My life with bipolar thus far has been an incredible learning experience. Over the course of my formal diagnosis, I have become the most self-aware I’ve ever been in my entire life.
That self-awareness did not happen by chance. The happiness and peace that fill my life today – did not happen by chance. My dad always said to me, “anything worth having is worth working for”, and believe me those words never rang more true than when I wanted to find peace and happiness. I wanted to escape chaos and pain; the demons in my head, the self-hatred, the daily suicidal thoughts. I wanted to escape it all.
I wanted happiness. I wanted a life I loved living.
I am so happy that I can tell you all, I am living that life. I worked for it, I invested time in myself; my mental health, my physical health, my spiritual health, building healthy relationships and removing toxic ones. I often cried from exhaustion because it felt like a lost cause, a losing battle BUT I had a vision of the life I wanted to live. I had a vision of the woman I wanted to become and that woman would not be defined by her diagnosis.
I joined a FB page for women with bipolar, and I’ve since then removed myself from that page. I could not bare the toxicity of the majority of the posts (not all BUT the majority). The negative energy that was being spread and applauded. The women in this group found comfort in comparing their terrible experiences or attitudes. There were no silver linings or learning experiences to be found on this page. They hated their diagnosis and as such it was projected on how they viewed themselves and consequently their loved ones.
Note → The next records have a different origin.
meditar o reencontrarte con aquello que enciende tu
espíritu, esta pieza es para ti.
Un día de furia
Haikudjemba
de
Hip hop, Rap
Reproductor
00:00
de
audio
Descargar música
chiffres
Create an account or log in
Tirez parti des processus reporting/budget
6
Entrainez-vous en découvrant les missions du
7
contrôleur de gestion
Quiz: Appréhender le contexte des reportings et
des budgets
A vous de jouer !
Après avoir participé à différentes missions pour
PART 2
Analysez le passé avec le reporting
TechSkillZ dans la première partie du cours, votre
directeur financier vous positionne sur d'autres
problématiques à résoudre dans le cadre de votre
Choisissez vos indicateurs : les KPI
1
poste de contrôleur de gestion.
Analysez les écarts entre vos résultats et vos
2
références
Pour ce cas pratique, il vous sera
My life is NOT perfect. How I handle my diagnosis is NOT perfect. But I’ll be darned to ever let anyone think happiness amd stability is out of their grasp because of a diagnosis. Happiness and stability are available to everyone. Sometimes we just have to work a little harder than others to achieve it or keep it.
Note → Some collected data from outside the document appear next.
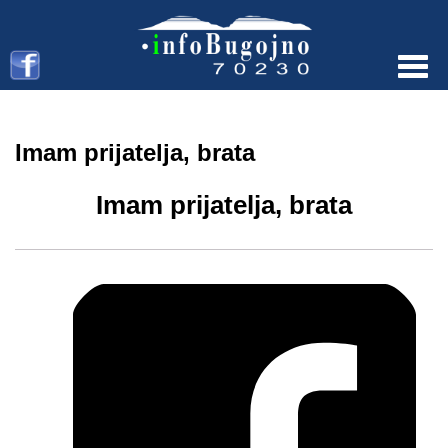
Menu
Imam prijatelja, brata
Imam prijatelja, brata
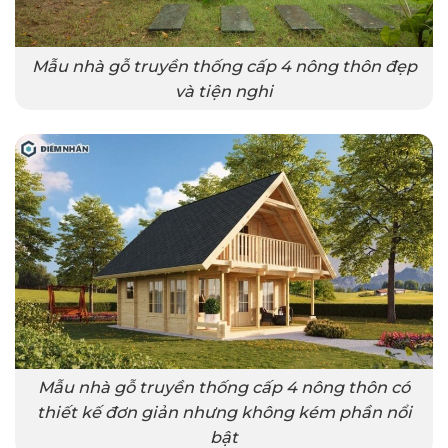
Mẫu nhà gỗ truyền thống cấp 4 nông thôn đẹp
và tiện nghi
Mẫu nhà gỗ truyền thống cấp 4 nông thôn có
thiết kế đơn giản nhưng không kém phần nổi
bật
I want to be clear and transparent when I say I’ve hated myself. I’ve hated my life. I’ve been in toxic relationships. I’ve felt like I was a burden to my loved ones. I felt like finishing my education was out of my grasp. I’ve been suicidal. I’ve hurt myself intentionally. I’ve spent money to the point I had to declare bankruptcy. I’ve ruined relationships and broken trust. I’ve cried oceans of tears for days and nights without rest.
But I did not settle for that life.
I felt and experienced those things as so many people do with bipolar – there is no shame. I am not ashamed of the life I’ve lived and the battle scars I’ve acquired. I want you to understand, I am not trying to sit here saying I am holy than thou and my life is magical. I want you to understand that there is hope. That if I can find happiness with my life – with bipolar – you can too.
If you are new to your diagnosis. If you are a veteran with your diagnosis, if you hate your diagnosis, if you feel helpless with the cards you’ve been dealt in this life. I’m here to tell you it can get better.
I’m going to be blunt when I say, it doesn’t have to get better. It really doesn’t, your life can be miserable till the end of time – it all comes down to you. You and what you want to work for. I promise you that if you put in the work, even when you don’t feel like it OR feel nothing at all (because let’s not kid ourselves – it happens) you will see yourself and this diagnosis in a way you never thought possible.
Will all your problems go away? Heck no! Will the highs and the lows vanish? Not a chance! But will you feel like you can handle them a bit better than you could before? Yes.
I knew deep down my life was not meant to be lived with all the pain I was living in. I knew that people loved lifè and why should I be exempt from feeling that love of life also? When I was diagnosed my life was in shambles, this diagnosis terrified me BUT it also gave me hope.
When you have hope, your possibilities are endless. The hope I gained from my diagnosis was a tiny seed. However, by reading about this disorder, educating myself, participating in all the therapy available to me – that hope grew day by day. Sometimes it faltered but I nourished it the best I could AND it grew stronger.
Hope and hard work – that is what my reality of living a life I love is made of.
I encourage you to look at your diagnosis not as a burden but as a symbol of hope. Cling to this hope and know that happiness is not reserved for a select few. Cling to this hope and recognize how valuable you are, how divine your potential is. Please recognize that from the depths of despair we can rise into unthinkable joy.
My life, my diagnosis – NOT perfect. But I can say I love my life and I consider myself happy. Yes, I’m sad and I feel empty sometimes but it makes me recognize and value my happiness so much more when I get to experience it again. Silver linings.
Bipolar is not the worst thing that can happen to you. Thinking that bipolar is the worst thing to happen to you – that is the worst thing that can happen to you.